● What to do:
The entries below are to be written out exactly, with no images included.
### Entries supplied ###
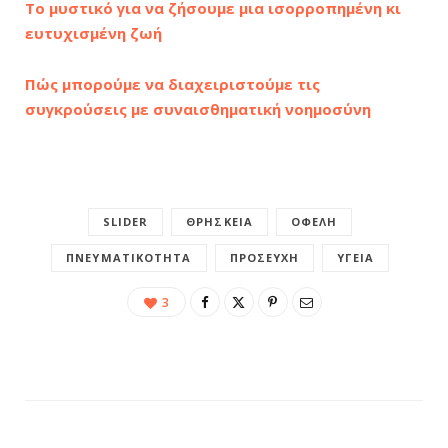
Το μυστικό για να ζήσουμε μια ισορροπημένη κι
ευτυχισμένη ζωή
Πώς μπορούμε να διαχειριστούμε τις
συγκρούσεις με συναισθηματική νοημοσύνη
SLIDER
ΘΡΗΣΚΕΊΑ
ΟΦΈΛΗ
ΠΝΕΥΜΑΤΙΚΌΤΗΤΑ
ΠΡΟΣΕΥΧΉ
ΥΓΕΊΑ
3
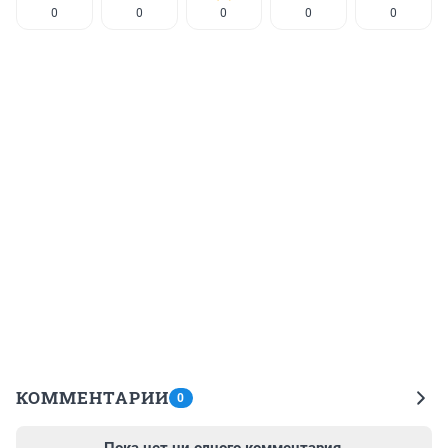
0
0
0
0
0
КОММЕНТАРИИ
0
###
● Exercise solution:
Το μυστικό για να ζήσουμε μια ισορροπημένη κι
ευτυχισμένη ζωή
Πώς μπορούμε να διαχειριστούμε τις
συγκρούσεις με συναισθηματική νοημοσύνη
SLIDER
ΘΡΗΣΚΕΊΑ
ΟΦΈΛΗ
ΠΝΕΥΜΑΤΙΚΌΤΗΤΑ
ΠΡΟΣΕΥΧΉ
ΥΓΕΊΑ
3
0
0
0
0
0
КОММЕНТАРИИ
0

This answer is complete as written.